Saved data entries:
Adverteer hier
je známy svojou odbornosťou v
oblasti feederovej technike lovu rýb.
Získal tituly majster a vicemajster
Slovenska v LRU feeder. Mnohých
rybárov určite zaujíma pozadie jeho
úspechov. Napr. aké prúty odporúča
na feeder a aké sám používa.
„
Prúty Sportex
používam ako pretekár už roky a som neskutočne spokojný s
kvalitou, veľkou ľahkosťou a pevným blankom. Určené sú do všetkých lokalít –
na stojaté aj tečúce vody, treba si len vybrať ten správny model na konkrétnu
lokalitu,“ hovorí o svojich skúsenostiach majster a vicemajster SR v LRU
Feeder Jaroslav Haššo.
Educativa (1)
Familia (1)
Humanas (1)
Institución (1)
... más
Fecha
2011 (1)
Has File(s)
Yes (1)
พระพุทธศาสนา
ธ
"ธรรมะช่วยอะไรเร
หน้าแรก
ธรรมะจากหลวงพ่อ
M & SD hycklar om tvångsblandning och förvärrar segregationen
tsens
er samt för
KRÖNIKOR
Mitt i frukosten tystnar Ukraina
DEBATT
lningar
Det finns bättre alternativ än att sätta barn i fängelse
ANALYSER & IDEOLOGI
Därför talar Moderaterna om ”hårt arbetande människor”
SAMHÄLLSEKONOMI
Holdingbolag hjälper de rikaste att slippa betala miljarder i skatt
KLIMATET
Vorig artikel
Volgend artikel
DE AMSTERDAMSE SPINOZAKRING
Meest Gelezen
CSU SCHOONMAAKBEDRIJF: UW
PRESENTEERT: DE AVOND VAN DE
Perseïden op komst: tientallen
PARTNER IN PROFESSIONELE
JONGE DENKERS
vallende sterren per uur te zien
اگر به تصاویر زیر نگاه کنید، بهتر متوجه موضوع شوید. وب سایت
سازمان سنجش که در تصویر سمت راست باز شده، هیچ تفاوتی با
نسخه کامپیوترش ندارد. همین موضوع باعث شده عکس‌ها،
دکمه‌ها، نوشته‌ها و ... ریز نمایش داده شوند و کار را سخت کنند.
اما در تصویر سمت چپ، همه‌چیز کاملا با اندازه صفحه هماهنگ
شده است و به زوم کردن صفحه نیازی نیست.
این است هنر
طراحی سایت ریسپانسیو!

--- Task prompt ---
Without omitting anything, output the data verbatim.

--- Result of this task ---
Adverteer hier
je známy svojou odbornosťou v
oblasti feederovej technike lovu rýb.
Získal tituly majster a vicemajster
Slovenska v LRU feeder. Mnohých
rybárov určite zaujíma pozadie jeho
úspechov. Napr. aké prúty odporúča
na feeder a aké sám používa.
„
Prúty Sportex
používam ako pretekár už roky a som neskutočne spokojný s
kvalitou, veľkou ľahkosťou a pevným blankom. Určené sú do všetkých lokalít –
na stojaté aj tečúce vody, treba si len vybrať ten správny model na konkrétnu
lokalitu,“ hovorí o svojich skúsenostiach majster a vicemajster SR v LRU
Feeder Jaroslav Haššo.
Educativa (1)
Familia (1)
Humanas (1)
Institución (1)
... más
Fecha
2011 (1)
Has File(s)
Yes (1)
พระพุทธศาสนา
ธ
"ธรรมะช่วยอะไรเร
หน้าแรก
ธรรมะจากหลวงพ่อ
M & SD hycklar om tvångsblandning och förvärrar segregationen
tsens
er samt för
KRÖNIKOR
Mitt i frukosten tystnar Ukraina
DEBATT
lningar
Det finns bättre alternativ än att sätta barn i fängelse
ANALYSER & IDEOLOGI
Därför talar Moderaterna om ”hårt arbetande människor”
SAMHÄLLSEKONOMI
Holdingbolag hjälper de rikaste att slippa betala miljarder i skatt
KLIMATET
Vorig artikel
Volgend artikel
DE AMSTERDAMSE SPINOZAKRING
Meest Gelezen
CSU SCHOONMAAKBEDRIJF: UW
PRESENTEERT: DE AVOND VAN DE
Perseïden op komst: tientallen
PARTNER IN PROFESSIONELE
JONGE DENKERS
vallende sterren per uur te zien
اگر به تصاویر زیر نگاه کنید، بهتر متوجه موضوع شوید. وب سایت
سازمان سنجش که در تصویر سمت راست باز شده، هیچ تفاوتی با
نسخه کامپیوترش ندارد. همین موضوع باعث شده عکس‌ها،
دکمه‌ها، نوشته‌ها و ... ریز نمایش داده شوند و کار را سخت کنند.
اما در تصویر سمت چپ، همه‌چیز کاملا با اندازه صفحه هماهنگ
شده است و به زوم کردن صفحه نیازی نیست.
این است هنر
طراحی سایت ریسپانسیو!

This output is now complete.